Un score est ensuite affecté à chacun des 245 états de la grille EQ-5D, représentant la valeur relative d’une année passée dans cet état par rapport à une année en parfaite santé, allant de 1 en parfaite santé à 0 en cas de mort [2].
Exemples de mesure du QALY au Royaume-Uni
Un recours aux préférences déclarées d’individus en bonne santé
La détermination du score QALY affecté à chacun des états de cette grille EQ-5D est faite par interrogation d’un groupe statistiquement représentatif d’individus. Trois types de mesures de préférences déclarées sont habituellement employés pour mesurer le QALY des différents états :
- Visual Analog Scale : les personnes interrogées doivent directement donner le score qu’ils pensent juste pour un état donné, sans l’intermédiaire d’un scénario de mise en situation.
- Time Trade-Off : les personnes interrogées doivent donner une préférence entre vivre plus longtemps dans un état dégradé ou vivre moins longtemps en pleine santé. On recherche alors le point où les interviewés sont indifférents entre les deux options, ce qui permet de déduire le score QALY dans l’état dégradé.
- Standard Gamble : les personnes interrogées doivent exprimer une préférence entre rester malade dans un état dégradé ou tenter une intervention, avec un taux de succès connu, qui conduira à une rémission complète ou la mort. On recherche alors également le point d’indifférence entre les deux options pour en déduire un score QALY pour l’état dégradé.
Un outil pour faire des choix
L’existence de l’échelle de QALY permet ensuite de quantifier la différence entre une situation initiale et celle après un traitement thérapeutique, permettant de hiérarchiser les interventions médicales selon leur gain de QALY. En allant plus loin, dans une optique de maximisation du nombre de QALY pour la population, les interventions médicales peuvent être hiérarchisées selon leur gain de QALY par euro dépensé. A cette fin, NICE utilise une valeur maximum de référence de 20.000 £ à 30.000 £ par QALY gagné.
Des controverses méthodologiques et éthiques
D’un point de vue méthodologique, la méthode QALY reste controversée dans son évaluation des états de santé.

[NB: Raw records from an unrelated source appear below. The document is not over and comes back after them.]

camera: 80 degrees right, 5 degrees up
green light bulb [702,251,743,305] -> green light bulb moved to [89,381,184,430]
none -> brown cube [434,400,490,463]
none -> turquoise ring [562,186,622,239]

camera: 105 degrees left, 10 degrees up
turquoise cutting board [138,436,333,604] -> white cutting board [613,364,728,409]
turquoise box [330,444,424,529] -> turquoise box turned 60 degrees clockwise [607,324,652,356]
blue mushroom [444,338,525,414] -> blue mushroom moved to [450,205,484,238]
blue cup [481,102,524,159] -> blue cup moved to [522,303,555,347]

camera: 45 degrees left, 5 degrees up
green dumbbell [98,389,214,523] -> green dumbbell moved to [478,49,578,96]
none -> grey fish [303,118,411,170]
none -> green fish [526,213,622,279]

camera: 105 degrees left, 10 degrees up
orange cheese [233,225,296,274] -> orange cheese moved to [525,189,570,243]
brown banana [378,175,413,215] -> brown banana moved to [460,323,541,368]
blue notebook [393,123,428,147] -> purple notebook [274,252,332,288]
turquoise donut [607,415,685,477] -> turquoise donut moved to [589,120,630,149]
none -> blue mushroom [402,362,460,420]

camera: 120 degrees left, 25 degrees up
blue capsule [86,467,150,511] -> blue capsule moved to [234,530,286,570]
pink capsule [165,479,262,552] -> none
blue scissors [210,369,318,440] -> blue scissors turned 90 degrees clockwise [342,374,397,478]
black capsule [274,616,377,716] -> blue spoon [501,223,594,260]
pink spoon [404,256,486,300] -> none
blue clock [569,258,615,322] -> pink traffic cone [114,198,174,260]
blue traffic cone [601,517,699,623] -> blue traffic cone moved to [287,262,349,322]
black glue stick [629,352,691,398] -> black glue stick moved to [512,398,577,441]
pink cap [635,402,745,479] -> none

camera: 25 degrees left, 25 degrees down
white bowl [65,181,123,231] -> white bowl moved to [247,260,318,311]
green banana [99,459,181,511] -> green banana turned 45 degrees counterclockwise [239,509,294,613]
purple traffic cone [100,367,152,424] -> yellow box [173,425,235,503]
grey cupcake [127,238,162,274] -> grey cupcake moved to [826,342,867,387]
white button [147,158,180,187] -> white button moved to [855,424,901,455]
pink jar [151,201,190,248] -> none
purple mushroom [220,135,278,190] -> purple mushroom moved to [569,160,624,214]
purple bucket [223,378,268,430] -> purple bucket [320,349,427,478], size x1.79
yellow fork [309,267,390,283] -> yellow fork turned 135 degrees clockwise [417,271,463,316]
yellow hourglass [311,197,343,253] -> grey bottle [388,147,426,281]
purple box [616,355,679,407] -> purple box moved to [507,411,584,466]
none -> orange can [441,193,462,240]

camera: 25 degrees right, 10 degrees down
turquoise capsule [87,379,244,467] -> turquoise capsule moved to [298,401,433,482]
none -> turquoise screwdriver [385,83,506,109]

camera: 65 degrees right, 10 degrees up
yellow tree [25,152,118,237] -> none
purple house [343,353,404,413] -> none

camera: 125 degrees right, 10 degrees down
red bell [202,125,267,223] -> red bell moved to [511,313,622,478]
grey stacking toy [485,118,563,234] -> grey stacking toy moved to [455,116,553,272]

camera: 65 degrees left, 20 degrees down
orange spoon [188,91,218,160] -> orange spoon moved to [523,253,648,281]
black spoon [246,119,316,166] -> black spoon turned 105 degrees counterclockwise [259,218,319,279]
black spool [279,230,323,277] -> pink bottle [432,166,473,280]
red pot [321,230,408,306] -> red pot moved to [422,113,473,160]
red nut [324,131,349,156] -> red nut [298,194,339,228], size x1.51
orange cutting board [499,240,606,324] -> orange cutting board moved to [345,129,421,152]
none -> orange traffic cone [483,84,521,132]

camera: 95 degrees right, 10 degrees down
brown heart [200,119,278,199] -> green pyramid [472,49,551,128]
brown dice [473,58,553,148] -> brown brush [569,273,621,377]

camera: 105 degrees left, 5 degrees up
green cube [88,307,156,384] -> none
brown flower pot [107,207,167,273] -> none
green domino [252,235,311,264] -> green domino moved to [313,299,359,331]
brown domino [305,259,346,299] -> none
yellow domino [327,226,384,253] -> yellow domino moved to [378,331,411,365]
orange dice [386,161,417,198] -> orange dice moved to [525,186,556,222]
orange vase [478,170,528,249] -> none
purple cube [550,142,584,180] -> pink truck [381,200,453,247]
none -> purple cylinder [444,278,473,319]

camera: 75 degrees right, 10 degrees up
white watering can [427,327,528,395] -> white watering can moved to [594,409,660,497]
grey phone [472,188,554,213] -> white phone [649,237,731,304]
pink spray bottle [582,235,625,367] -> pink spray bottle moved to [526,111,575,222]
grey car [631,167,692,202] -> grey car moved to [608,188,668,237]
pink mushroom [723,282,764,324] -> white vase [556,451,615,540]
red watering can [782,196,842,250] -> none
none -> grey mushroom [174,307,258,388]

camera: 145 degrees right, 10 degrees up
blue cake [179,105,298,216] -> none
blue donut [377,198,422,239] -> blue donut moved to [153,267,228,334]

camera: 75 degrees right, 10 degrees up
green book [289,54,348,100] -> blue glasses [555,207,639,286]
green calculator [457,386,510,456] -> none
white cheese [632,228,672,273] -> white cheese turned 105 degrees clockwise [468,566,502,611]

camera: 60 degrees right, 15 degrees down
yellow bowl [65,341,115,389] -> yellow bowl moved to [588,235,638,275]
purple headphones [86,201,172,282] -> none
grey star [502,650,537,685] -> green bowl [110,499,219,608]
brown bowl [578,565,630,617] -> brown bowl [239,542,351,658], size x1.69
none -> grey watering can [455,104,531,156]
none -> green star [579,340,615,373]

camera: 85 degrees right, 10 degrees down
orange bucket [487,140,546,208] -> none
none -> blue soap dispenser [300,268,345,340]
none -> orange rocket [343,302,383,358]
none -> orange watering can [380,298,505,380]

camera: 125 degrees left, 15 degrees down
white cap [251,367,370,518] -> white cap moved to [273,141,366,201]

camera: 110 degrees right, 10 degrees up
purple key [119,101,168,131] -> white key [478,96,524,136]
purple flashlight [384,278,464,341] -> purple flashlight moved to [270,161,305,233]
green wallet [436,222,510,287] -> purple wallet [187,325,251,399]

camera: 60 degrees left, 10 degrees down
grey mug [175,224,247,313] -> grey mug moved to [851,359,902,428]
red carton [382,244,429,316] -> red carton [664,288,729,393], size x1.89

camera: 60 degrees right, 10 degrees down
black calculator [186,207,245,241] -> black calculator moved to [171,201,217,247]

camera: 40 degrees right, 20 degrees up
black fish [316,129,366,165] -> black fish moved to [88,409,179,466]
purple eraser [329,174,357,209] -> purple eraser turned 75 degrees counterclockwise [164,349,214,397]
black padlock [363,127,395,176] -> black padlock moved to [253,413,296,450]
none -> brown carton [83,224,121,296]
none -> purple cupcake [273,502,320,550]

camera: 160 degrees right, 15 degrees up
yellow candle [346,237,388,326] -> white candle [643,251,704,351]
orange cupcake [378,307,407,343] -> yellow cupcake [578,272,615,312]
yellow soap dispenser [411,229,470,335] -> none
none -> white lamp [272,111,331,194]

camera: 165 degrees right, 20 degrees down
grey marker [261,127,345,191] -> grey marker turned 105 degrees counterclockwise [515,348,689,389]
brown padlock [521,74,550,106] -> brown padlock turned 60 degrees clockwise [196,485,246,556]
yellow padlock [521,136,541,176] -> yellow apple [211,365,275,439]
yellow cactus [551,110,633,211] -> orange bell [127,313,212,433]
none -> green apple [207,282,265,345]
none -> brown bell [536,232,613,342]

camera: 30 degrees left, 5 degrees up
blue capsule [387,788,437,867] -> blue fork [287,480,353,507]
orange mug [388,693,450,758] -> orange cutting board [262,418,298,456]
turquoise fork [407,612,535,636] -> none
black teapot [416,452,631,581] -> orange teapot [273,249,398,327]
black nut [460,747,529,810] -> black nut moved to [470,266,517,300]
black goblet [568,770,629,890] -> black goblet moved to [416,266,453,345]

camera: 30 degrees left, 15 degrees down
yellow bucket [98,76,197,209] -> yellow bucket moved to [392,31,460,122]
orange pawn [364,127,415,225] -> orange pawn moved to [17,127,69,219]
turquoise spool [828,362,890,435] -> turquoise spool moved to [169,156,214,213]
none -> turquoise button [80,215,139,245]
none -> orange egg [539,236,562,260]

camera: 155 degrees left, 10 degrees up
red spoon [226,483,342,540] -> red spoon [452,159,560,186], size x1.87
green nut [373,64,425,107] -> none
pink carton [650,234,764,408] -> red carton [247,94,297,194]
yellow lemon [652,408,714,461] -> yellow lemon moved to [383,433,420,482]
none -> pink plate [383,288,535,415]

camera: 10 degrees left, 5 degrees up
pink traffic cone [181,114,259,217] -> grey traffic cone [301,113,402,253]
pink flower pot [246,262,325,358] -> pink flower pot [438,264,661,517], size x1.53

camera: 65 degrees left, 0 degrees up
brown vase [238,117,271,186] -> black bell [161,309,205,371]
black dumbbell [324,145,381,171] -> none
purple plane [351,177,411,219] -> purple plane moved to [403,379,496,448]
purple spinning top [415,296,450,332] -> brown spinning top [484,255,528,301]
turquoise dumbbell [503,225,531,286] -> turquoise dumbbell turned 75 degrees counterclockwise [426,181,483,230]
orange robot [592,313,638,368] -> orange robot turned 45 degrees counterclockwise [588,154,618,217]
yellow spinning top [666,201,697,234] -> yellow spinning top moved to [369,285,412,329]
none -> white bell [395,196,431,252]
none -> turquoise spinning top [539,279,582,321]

Nombre de critiques applicables aux méthodes fondées sur les préférences déclarées sont applicables au QALY : comment obtenir par déclaration hypothétique un score QALY non entaché de biais ? Les personnes interrogées, en bonne santé, sont-elles bien placées pour juger de cas de handicap qu’elles ne connaissent pas ?
D’un point de vue éthique, la méthode QALY reste critiquée pour son caractère différentiant, qui assume pleinement le fait qu’un individu jeune a plus de valeur qu’un individu vieux, et amène à discriminer dans l’attribution de ressources contre les personnes les plus âgées. Ceci est un effet souhaitable pour les partisans de la méthode : ils arguent d’un droit de chacun à accéder à un total de QALY le plus égal possible au cours de sa vie. Qu’un individu soit vieux prouve alors simplement qu’il a bénéficié du système et a déjà accédé à ce à quoi il pouvait légitimement prétendre.
Par Emmanuel Grand
[1] La mesure du QALY fait l’hypothèse d’une préférence universelle pour une bonne santé et pour une vie la plus longue possible, et donc in fine pour une maximisation du nombre de QALY.
[2] Certains états jugés pires que la mort peuvent être affectés d’une pondération négative.